(Source information begins)

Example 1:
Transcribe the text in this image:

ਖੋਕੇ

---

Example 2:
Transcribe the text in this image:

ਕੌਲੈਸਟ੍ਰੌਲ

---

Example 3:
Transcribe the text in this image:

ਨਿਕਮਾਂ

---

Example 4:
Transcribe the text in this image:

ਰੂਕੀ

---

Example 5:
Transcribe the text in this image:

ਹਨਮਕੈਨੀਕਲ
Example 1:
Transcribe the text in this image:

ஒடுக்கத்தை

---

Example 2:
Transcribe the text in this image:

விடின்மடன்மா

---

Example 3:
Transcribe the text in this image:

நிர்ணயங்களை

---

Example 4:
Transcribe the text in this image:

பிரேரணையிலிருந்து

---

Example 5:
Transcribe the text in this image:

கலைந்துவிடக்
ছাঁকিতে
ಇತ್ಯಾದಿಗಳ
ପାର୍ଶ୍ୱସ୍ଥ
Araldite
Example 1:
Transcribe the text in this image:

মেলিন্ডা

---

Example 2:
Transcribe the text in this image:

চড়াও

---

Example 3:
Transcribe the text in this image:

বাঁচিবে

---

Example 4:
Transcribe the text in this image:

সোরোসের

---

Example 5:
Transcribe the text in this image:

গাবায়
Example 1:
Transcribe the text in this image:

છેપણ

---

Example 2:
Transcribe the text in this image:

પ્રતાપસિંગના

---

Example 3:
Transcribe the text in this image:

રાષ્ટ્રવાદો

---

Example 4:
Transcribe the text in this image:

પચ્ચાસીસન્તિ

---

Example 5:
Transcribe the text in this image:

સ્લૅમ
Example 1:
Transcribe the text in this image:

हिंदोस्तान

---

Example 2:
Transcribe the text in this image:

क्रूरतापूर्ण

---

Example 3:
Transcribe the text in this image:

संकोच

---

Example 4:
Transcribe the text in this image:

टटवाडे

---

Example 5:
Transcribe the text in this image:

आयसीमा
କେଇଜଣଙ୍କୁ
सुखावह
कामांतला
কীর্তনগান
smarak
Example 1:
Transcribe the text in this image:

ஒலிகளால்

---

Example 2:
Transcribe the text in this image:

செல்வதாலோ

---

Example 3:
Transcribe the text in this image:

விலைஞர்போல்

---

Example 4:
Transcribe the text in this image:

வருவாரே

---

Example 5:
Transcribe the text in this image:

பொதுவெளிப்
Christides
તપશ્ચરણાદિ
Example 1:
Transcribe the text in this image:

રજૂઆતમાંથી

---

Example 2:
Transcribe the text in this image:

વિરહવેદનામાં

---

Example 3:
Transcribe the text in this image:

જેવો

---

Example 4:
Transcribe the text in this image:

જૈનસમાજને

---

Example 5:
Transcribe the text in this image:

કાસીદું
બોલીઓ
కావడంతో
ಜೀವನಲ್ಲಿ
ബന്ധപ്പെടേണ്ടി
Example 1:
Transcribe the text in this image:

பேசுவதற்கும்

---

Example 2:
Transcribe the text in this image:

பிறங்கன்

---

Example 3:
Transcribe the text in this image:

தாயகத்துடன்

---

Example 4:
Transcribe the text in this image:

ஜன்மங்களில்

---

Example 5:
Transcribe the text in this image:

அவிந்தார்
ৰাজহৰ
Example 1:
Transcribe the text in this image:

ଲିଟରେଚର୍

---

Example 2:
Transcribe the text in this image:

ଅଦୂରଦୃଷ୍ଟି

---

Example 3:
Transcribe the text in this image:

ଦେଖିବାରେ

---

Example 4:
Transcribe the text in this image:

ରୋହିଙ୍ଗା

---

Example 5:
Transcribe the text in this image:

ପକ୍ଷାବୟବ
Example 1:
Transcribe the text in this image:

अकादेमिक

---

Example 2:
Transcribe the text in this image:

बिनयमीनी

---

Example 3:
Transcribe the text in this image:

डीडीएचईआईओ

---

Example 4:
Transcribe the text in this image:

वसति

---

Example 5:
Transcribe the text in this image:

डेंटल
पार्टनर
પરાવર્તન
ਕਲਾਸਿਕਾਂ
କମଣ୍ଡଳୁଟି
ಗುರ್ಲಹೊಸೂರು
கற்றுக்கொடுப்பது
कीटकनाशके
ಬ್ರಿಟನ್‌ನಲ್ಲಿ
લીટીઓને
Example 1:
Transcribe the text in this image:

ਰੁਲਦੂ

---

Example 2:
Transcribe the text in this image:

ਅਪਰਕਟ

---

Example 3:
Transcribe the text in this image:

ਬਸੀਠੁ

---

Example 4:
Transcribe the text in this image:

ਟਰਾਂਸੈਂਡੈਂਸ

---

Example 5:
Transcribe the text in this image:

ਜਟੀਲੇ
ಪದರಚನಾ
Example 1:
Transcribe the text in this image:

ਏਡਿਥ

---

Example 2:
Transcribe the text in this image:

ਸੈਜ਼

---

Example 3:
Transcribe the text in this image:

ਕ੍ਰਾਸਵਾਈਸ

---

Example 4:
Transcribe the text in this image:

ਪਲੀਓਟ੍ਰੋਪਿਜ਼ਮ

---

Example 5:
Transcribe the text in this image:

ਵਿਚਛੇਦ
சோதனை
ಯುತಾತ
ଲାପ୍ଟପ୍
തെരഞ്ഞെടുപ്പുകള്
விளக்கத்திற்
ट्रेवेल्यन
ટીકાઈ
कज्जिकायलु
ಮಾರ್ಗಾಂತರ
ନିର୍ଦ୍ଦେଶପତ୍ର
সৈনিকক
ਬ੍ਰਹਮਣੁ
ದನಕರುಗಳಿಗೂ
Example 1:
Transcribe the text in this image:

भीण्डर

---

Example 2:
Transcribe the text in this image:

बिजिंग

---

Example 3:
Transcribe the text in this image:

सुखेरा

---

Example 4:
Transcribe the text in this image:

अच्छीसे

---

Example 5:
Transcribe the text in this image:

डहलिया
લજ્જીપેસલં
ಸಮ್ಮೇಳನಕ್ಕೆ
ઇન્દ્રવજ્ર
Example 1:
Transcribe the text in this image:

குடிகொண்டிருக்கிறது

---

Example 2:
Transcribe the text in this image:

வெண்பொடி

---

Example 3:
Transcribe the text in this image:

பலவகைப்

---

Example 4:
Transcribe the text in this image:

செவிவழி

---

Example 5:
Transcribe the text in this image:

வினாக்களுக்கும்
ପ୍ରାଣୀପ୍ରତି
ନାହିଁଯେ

(Source information ends)

**About this exercise:**
All records should be written out again exactly as given.

**Finished task:**
Example 1:
Transcribe the text in this image:

ਖੋਕੇ

---

Example 2:
Transcribe the text in this image:

ਕੌਲੈਸਟ੍ਰੌਲ

---

Example 3:
Transcribe the text in this image:

ਨਿਕਮਾਂ

---

Example 4:
Transcribe the text in this image:

ਰੂਕੀ

---

Example 5:
Transcribe the text in this image:

ਹਨਮਕੈਨੀਕਲ
Example 1:
Transcribe the text in this image:

ஒடுக்கத்தை

---

Example 2:
Transcribe the text in this image:

விடின்மடன்மா

---

Example 3:
Transcribe the text in this image:

நிர்ணயங்களை

---

Example 4:
Transcribe the text in this image:

பிரேரணையிலிருந்து

---

Example 5:
Transcribe the text in this image:

கலைந்துவிடக்
ছাঁকিতে
ಇತ್ಯಾದಿಗಳ
ପାର୍ଶ୍ୱସ୍ଥ
Araldite
Example 1:
Transcribe the text in this image:

মেলিন্ডা

---

Example 2:
Transcribe the text in this image:

চড়াও

---

Example 3:
Transcribe the text in this image:

বাঁচিবে

---

Example 4:
Transcribe the text in this image:

সোরোসের

---

Example 5:
Transcribe the text in this image:

গাবায়
Example 1:
Transcribe the text in this image:

છેપણ

---

Example 2:
Transcribe the text in this image:

પ્રતાપસિંગના

---

Example 3:
Transcribe the text in this image:

રાષ્ટ્રવાદો

---

Example 4:
Transcribe the text in this image:

પચ્ચાસીસન્તિ

---

Example 5:
Transcribe the text in this image:

સ્લૅમ
Example 1:
Transcribe the text in this image:

हिंदोस्तान

---

Example 2:
Transcribe the text in this image:

क्रूरतापूर्ण

---

Example 3:
Transcribe the text in this image:

संकोच

---

Example 4:
Transcribe the text in this image:

टटवाडे

---

Example 5:
Transcribe the text in this image:

आयसीमा
କେଇଜଣଙ୍କୁ
सुखावह
कामांतला
কীর্তনগান
smarak
Example 1:
Transcribe the text in this image:

ஒலிகளால்

---

Example 2:
Transcribe the text in this image:

செல்வதாலோ

---

Example 3:
Transcribe the text in this image:

விலைஞர்போல்

---

Example 4:
Transcribe the text in this image:

வருவாரே

---

Example 5:
Transcribe the text in this image:

பொதுவெளிப்
Christides
તપશ્ચરણાદિ
Example 1:
Transcribe the text in this image:

રજૂઆતમાંથી

---

Example 2:
Transcribe the text in this image:

વિરહવેદનામાં

---

Example 3:
Transcribe the text in this image:

જેવો

---

Example 4:
Transcribe the text in this image:

જૈનસમાજને

---

Example 5:
Transcribe the text in this image:

કાસીદું
બોલીઓ
కావడంతో
ಜೀವನಲ್ಲಿ
ബന്ധപ്പെടേണ്ടി
Example 1:
Transcribe the text in this image:

பேசுவதற்கும்

---

Example 2:
Transcribe the text in this image:

பிறங்கன்

---

Example 3:
Transcribe the text in this image:

தாயகத்துடன்

---

Example 4:
Transcribe the text in this image:

ஜன்மங்களில்

---

Example 5:
Transcribe the text in this image:

அவிந்தார்
ৰাজহৰ
Example 1:
Transcribe the text in this image:

ଲିଟରେଚର୍

---

Example 2:
Transcribe the text in this image:

ଅଦୂରଦୃଷ୍ଟି

---

Example 3:
Transcribe the text in this image:

ଦେଖିବାରେ

---

Example 4:
Transcribe the text in this image:

ରୋହିଙ୍ଗା

---

Example 5:
Transcribe the text in this image:

ପକ୍ଷାବୟବ
Example 1:
Transcribe the text in this image:

अकादेमिक

---

Example 2:
Transcribe the text in this image:

बिनयमीनी

---

Example 3:
Transcribe the text in this image:

डीडीएचईआईओ

---

Example 4:
Transcribe the text in this image:

वसति

---

Example 5:
Transcribe the text in this image:

डेंटल
पार्टनर
પરાવર્તન
ਕਲਾਸਿਕਾਂ
କମଣ୍ଡଳୁଟି
ಗುರ್ಲಹೊಸೂರು
கற்றுக்கொடுப்பது
कीटकनाशके
ಬ್ರಿಟನ್‌ನಲ್ಲಿ
લીટીઓને
Example 1:
Transcribe the text in this image:

ਰੁਲਦੂ

---

Example 2:
Transcribe the text in this image:

ਅਪਰਕਟ

---

Example 3:
Transcribe the text in this image:

ਬਸੀਠੁ

---

Example 4:
Transcribe the text in this image:

ਟਰਾਂਸੈਂਡੈਂਸ

---

Example 5:
Transcribe the text in this image:

ਜਟੀਲੇ
ಪದರಚನಾ
Example 1:
Transcribe the text in this image:

ਏਡਿਥ

---

Example 2:
Transcribe the text in this image:

ਸੈਜ਼

---

Example 3:
Transcribe the text in this image:

ਕ੍ਰਾਸਵਾਈਸ

---

Example 4:
Transcribe the text in this image:

ਪਲੀਓਟ੍ਰੋਪਿਜ਼ਮ

---

Example 5:
Transcribe the text in this image:

ਵਿਚਛੇਦ
சோதனை
ಯುತಾತ
ଲାପ୍ଟପ୍
തെരഞ്ഞെടുപ്പുകള്
விளக்கத்திற்
ट्रेवेल्यन
ટીકાઈ
कज्जिकायलु
ಮಾರ್ಗಾಂತರ
ନିର୍ଦ୍ଦେଶପତ୍ର
সৈনিকক
ਬ੍ਰਹਮਣੁ
ದನಕರುಗಳಿಗೂ
Example 1:
Transcribe the text in this image:

भीण्डर

---

Example 2:
Transcribe the text in this image:

बिजिंग

---

Example 3:
Transcribe the text in this image:

सुखेरा

---

Example 4:
Transcribe the text in this image:

अच्छीसे

---

Example 5:
Transcribe the text in this image:

डहलिया
લજ્જીપેસલં
ಸಮ್ಮೇಳನಕ್ಕೆ
ઇન્દ્રવજ્ર
Example 1:
Transcribe the text in this image:

குடிகொண்டிருக்கிறது

---

Example 2:
Transcribe the text in this image:

வெண்பொடி

---

Example 3:
Transcribe the text in this image:

பலவகைப்

---

Example 4:
Transcribe the text in this image:

செவிவழி

---

Example 5:
Transcribe the text in this image:

வினாக்களுக்கும்
ପ୍ରାଣୀପ୍ରତି
ନାହିଁଯେ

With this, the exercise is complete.